Kosmische Teilchenjagd Ein Messgerät, größer als das Saarland

Das größte Experiment der Welt entsteht im Augenblick in der Nähe einer Kleinstadt in Argentinien. Auf der Jagd nach äußerst schwer fassbaren Teilchen im Universum bauen Forscher dort ein Messinstrument auf einer Fläche von 3000 Quadratkilometern.


Dieses überdimensionale Observatorium soll helfen, die Frage nach dem Ursprung der sogenannten höchstenergetischen kosmischen Strahlung zu klären. 200 Wissenschaftler und Ingenieure von 55 Forschungseinrichtungen aus 15 Ländern arbeiten derzeit an dem Projekt mit. Das Budget beträgt über 40 Millionen Euro.
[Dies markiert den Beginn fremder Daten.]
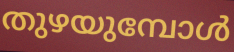
തുഴയുമ്പോൾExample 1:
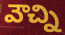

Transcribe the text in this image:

వౌచ్ని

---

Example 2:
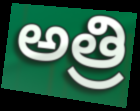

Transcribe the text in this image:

అత్రి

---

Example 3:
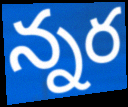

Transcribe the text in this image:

న్నర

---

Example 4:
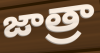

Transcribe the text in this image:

జాత్రా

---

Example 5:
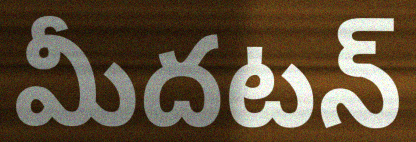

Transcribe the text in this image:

మీదటన్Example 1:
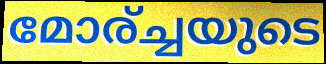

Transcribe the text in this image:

മോര്ച്ചയുടെ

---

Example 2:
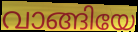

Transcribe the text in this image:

വാങ്ങിയേ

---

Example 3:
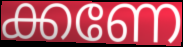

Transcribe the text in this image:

ക്കണേ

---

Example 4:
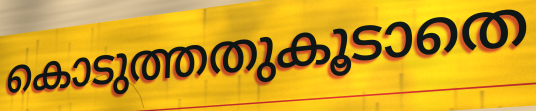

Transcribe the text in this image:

കൊടുത്തതുകൂടാതെ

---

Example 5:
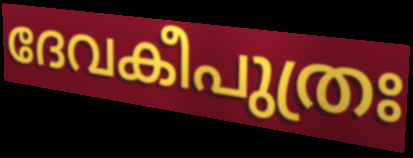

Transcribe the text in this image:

ദേവകീപുത്രഃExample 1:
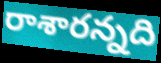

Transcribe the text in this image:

రాశారన్నది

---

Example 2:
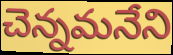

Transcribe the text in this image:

చెన్నమనేని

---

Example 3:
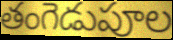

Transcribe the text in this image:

తంగెడుపూల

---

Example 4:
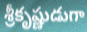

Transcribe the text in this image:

శ్రీకృష్ణుడుగా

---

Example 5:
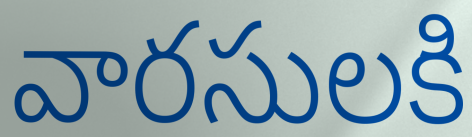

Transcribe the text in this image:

వారసులకిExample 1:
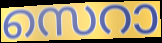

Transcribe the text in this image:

സെറാ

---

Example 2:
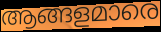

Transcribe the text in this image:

ആങ്ങളമാരെ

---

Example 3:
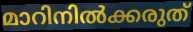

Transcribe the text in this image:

മാറിനിൽക്കരുത്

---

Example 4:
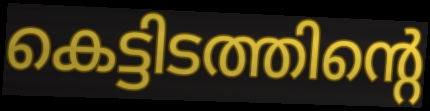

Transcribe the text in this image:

കെട്ടിടത്തിന്റെ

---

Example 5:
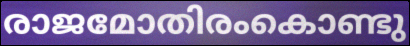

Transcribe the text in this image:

രാജമോതിരംകൊണ്ടു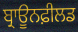
ਬ੍ਰਾਊਨਫ਼ੀਲਡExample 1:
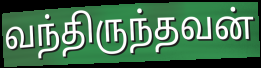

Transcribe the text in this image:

வந்திருந்தவன்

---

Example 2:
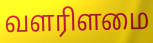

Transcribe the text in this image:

வளரிளமை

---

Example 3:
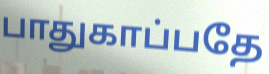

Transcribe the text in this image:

பாதுகாப்பதே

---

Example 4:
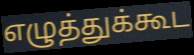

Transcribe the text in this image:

எழுத்துக்கூட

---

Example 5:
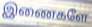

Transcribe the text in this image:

இணைகளேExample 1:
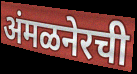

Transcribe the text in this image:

अंमळनेरची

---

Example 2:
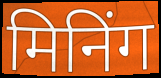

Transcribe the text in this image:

मिनिंग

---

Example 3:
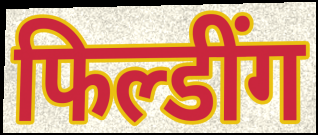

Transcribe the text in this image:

फिल्डींग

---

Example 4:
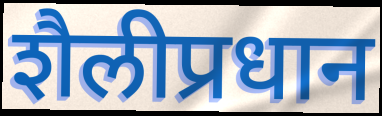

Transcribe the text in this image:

शैलीप्रधान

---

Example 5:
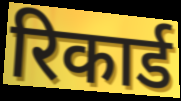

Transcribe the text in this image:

रिकार्ड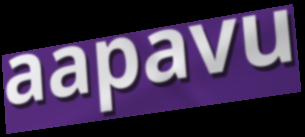
aapavu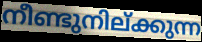
നീണ്ടുനില്ക്കുന്നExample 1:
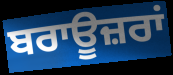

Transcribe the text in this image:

ਬਰਾਊਜ਼ਰਾਂ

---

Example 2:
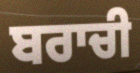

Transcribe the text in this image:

ਬਰਾਚੀ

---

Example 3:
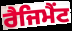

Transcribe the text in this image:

ਰੈਜਿਮੈਂਟ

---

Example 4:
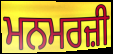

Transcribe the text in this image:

ਮਨਮਰਜ਼ੀ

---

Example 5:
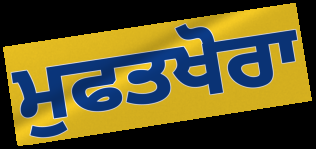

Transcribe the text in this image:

ਮੁਫਤਖੋਰਾ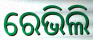
ରେଭିଲି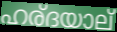
ഹര്ദയാല്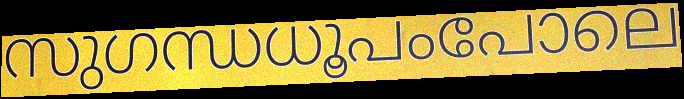
സുഗന്ധധൂപംപോലെ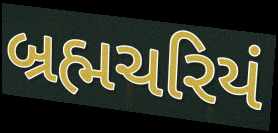
બ્રહ્મચરિયં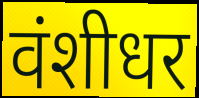
वंशीधरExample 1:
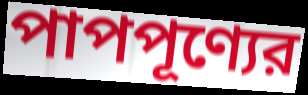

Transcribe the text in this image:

পাপপূণ্যের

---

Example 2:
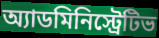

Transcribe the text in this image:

অ্যাডমিনিস্ট্রেটিভ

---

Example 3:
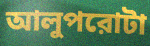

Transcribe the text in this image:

আলুপরোটা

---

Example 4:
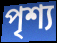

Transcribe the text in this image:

পৃশ্য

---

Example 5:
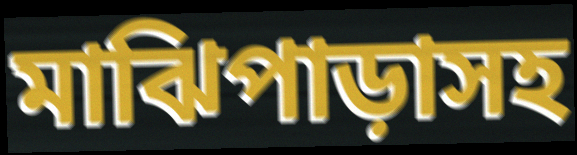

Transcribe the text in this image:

মাঝিপাড়াসহ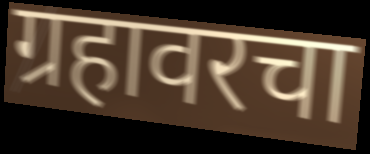
ग्रहावरचाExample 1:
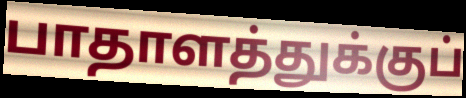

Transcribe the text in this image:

பாதாளத்துக்குப்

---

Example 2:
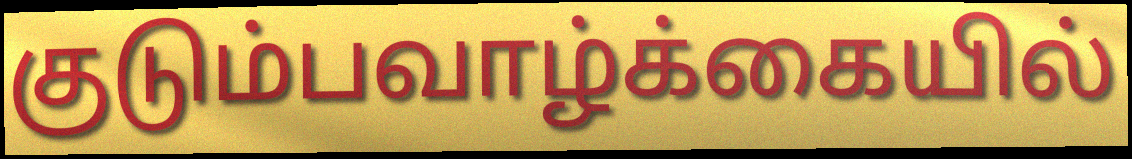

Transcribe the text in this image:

குடும்பவாழ்க்கையில்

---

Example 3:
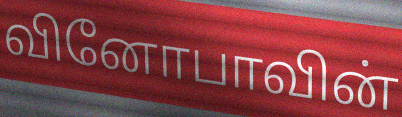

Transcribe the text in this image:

வினோபாவின்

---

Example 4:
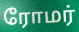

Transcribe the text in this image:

ரோமர்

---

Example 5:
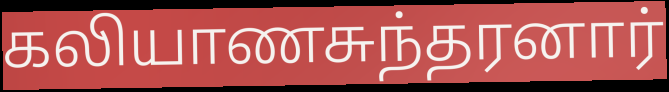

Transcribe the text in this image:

கலியாணசுந்தரனார்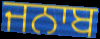
ਜਨਾਬ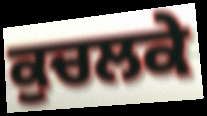
ਕੁਚਲਕੇ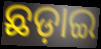
ଛଡ଼ାଇ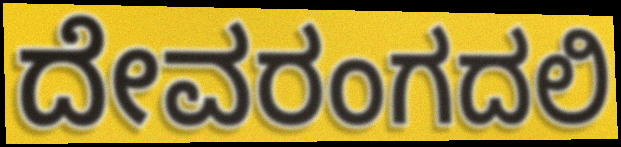
ದೇವರಂಗದಲಿ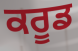
ਕਰੂਡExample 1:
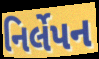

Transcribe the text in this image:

નિર્લેપન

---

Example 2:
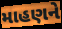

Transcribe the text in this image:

માહણને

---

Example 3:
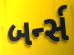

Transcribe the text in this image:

બર્ન્સ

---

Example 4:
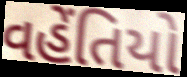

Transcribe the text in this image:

વહેંતિયો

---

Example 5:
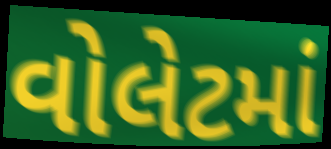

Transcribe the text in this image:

વોલેટમાંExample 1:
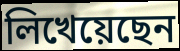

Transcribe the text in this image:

লিখেয়েছেন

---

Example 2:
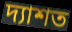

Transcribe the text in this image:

দ্যাশত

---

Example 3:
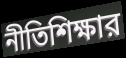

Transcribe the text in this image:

নীতিশিক্ষার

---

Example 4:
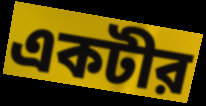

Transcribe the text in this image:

একটীর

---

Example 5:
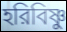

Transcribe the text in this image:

হরিবিষ্ণু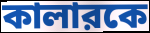
কালারকে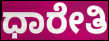
ಧಾರೇತಿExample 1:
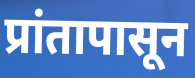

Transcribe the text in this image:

प्रांतापासून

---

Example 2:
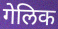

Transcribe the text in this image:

गेलिक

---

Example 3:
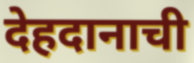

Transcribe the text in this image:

देहदानाची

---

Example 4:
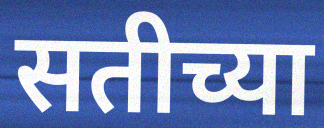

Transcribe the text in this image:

सतीच्या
Aus Deutschland sind Forscher der Universitäten Wuppertal, Aachen, Karlsruhe, Siegen und vom Forschungszentrum Karlsruhe und dem Max-Planck-Institut für Radioastronomie Bonn beteiligt. Heute feiern die Wissenschaftler in Argentinien - denn das gigantische Messinstrument ist fast fertig. Gäste aus aller Welt wurden zu ersten Besichtigungen eingeladen.

Pierre Auger Observatory (Zeichnung): 3000 Quadratkilometer groß
Pierre Auger Observatory

Pierre Auger Observatory (Zeichnung): 3000 Quadratkilometer groß

Im Gegensatz zum Licht, das sich von Sternen geradlinig zur Erde ausbreitet, handelt es sich bei der kosmischen Strahlung um geladene Teilchen, die von Magnetfeldern abgelenkt werden können. Aus diesem Grund gibt es in der Wissenschaft bislang auch keinen Konsens über ihren Ursprung. Hinzu kommt, dass die Beobachtung solcher Teilchen schwierig ist.

"Da nur einmal pro Quadratkilometer und Jahrhundert ein derart extremes Teilchen erwartet wird, muss das Observatorium eine enorme Ausdehnung aufweisen", erläutert der Wuppertaler Experimentalphysiker Karl-Heinz Kampert. Entsprechend sind die Ausmaße des Projektes Nahe der Kleinstadt Malargüe gigantisch: Der nach dem französichen Physiker Pierre Auger benannte Detektor wird nach seiner Fertigstellung im Jahr 2007 größer sein als das Saarland. "Bei einer Fläche von 3000 Quadratkilometern können wir mit etwa einem Teilchen pro Woche im Experiment rechnen", hofft Kampert auf einen Erfolg der Studie. Das bisher weltweit größte Detektorfeld, das AGASA-Experiment in Japan, hat eine Fläche von 100 Quadratkilometern.

1600 Tanks mit 11.000 Litern Wasser

Um die Teilchen "einzufangen" werden in Argentinien 1600 Wassertanks mit jeweils 11.000 Litern hochreinem Wasser auf dem Gelände am Rande der Anden verteilt. Die Gegend ist für die Zwecke der Forscher ideal: Der Nachthimmel ist dunkel und wird nicht durch Streulicht von nahegelegenen Siedlungen erleuchtet, die Luft ist klar - und es gibt genügend Platz.

Die kosmischen Teilchen, die auch feste Körper durchdringen, sollen beim Auftreffen schwache Leuchtspuren in den lichtdicht abgeschlossenen Wassertanks erzeugen. Diese können mit hochempfindlichen Lichtsensoren nachgewiesen werden. Gleichzeitig wird die Atmosphäre oberhalb des Geländes in klaren mondlosen Nächten von 24 hochempfindlichen, jeweils 12 Quadratmeter großen Spiegelteleskopen beobachtet. Mit den auf diese Weise gesammelten Daten hoffen die Forscher dann, das Rätsel um die Herkunft der kosmischen Strahlung lösen zu können.

Nach Beendigung der Aufbauarbeiten in Argentinien soll auf der Nordhalbkugel ein ähnliches Observatorium entstehen, um die Himmelsabdeckung auf diese Weise zu komplettieren. Als Standort ist Colorado in den USA vorgesehen.